In the aftermath of the events that unfolded on August 16, 2023, a palpable surge in animosity among Muslims towards Christians has emerged. This escalation has unveiled unsettling observations: radical factions like Tehreek-e-Labbaik Pakistan are unabashedly embracing a more belligerent posture against the Pakistani Christian community. The preceding week alone witnessed the desecration of churches, the destruction of Christian homes, and the unjust branding of numerous Christians as blasphemers. Alarming still, these radical elements persist in targeting Christians through diverse methods.

Recent times have borne witness to an alarming escalation in the persecution of Christians in Pakistan. Instances of prejudice, brutality, and meticulously targeted intimidation have multiplied, casting a shadow over the Christian populace. Among the distressing episodes, the defilement of churches with provocative slogans, including ‘YA Allah YA Rasool’ (‘O Allah, O Messenger’), Muhammad is Last Prophet, Allahu Akbar, Subhan Allah,and the insidious manipulation of blasphemy laws to falsely implicate Christians have sown an environment of dread and fragility. This predicament underscores the exigency of safeguarding Christians and guaranteeing the security of all other religious minorities dwelling within Pakistan.
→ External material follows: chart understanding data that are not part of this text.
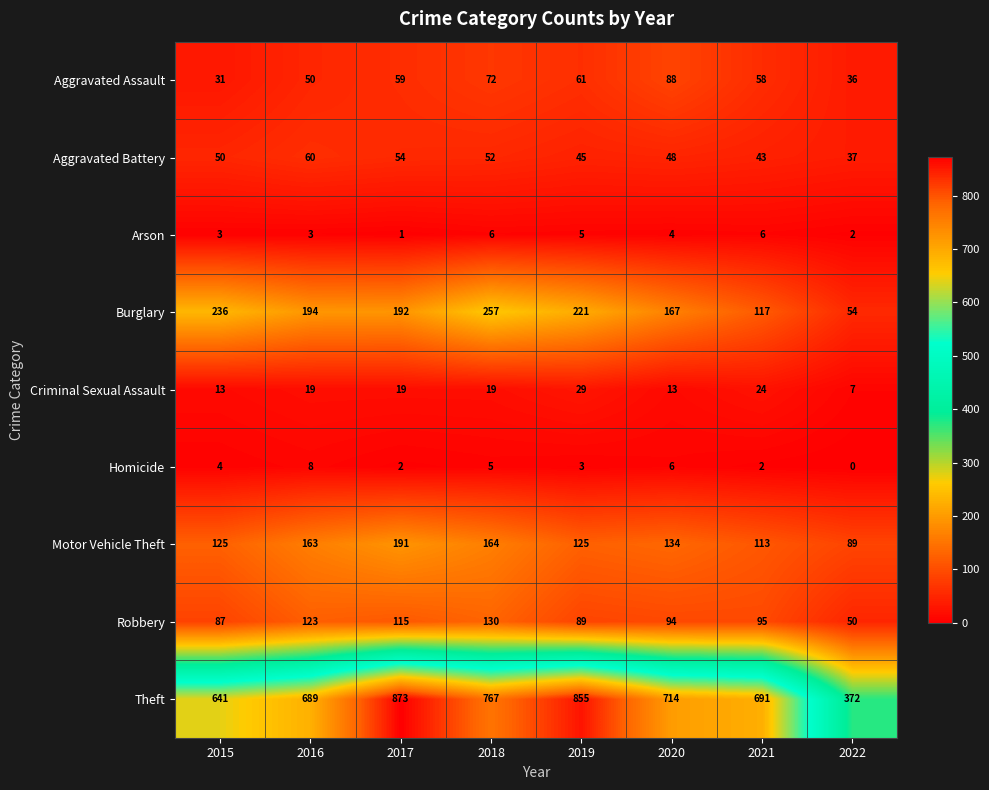

What is the greatest value displayed?

873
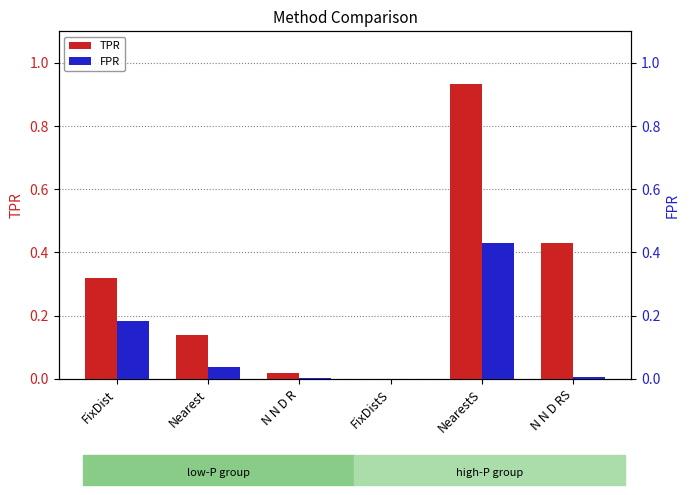

Read the TPR value at NearestS.

0.9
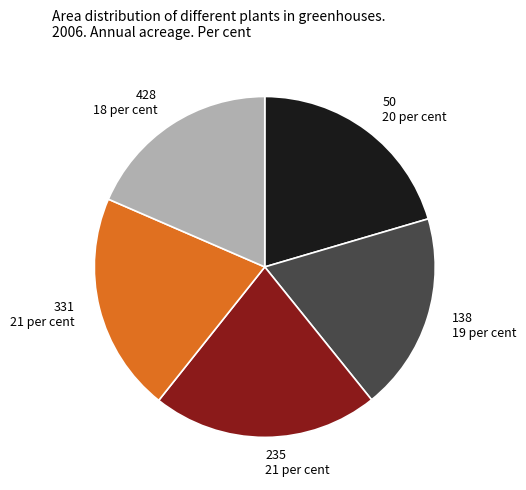

Which slice is the largest?

235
Central Brooks Memorial Church in Karachi Pakistan, Dioceses of Karachi and Balochistan Church of Pakistan

In the current scenario, any attempt by Christians to remove the aforementioned slogan from church walls presents a precarious predicament. Such an act could be misconstrued as an act of blasphemy, potentially leading to severe consequences, or it could trigger retaliatory attacks on the churches. Christians find themselves entangled in a complex web of challenges, seemingly left to navigate these issues unassisted. Remarkably, the local government has yet to address or acknowledge the actions undertaken by these Muslim groups.

Presbyterian Church at Rehmat town Satyana Road Faisalabad

In the face of these mounting challenges, the government’s efforts to contain the virulent factions that propagate hatred against Christians and other religious minorities have been notably feeble. Over the last two decades, the surge in violence targeting Christians has reached alarming proportions. Yet, the lamentable truth remains—no substantial measures have been instituted thus far. In the wake of every onslaught against Christians and minority groups, the Pakistani authorities often resort to facile explanations, attributing sinister foreign agendas or conspiratorial plots designed to stoke enmity within the nation. However, even to the casual observer, it’s apparent that the prevailing quagmire is the upshot of strategic blunders and policies adopted by previous administrations.

Dating back to the 1970s, Pakistan has been nurturing and incubating such factions, with the goal of advancing the jihadist tenets of Islam. Paradoxically, the present landscape reveals a situation where the very establishments seeking to curb these groups now grapple with their overwhelming influence, having mushroomed uncontrollably within the fabric of society.

Now is the pivotal moment for the international community, human rights groups, and, notably, world leaders to take action. It is incumbent upon them to proactively foster environments where the safety and well-being of all religious minorities, including Christians in Pakistan, are not just respected but assured.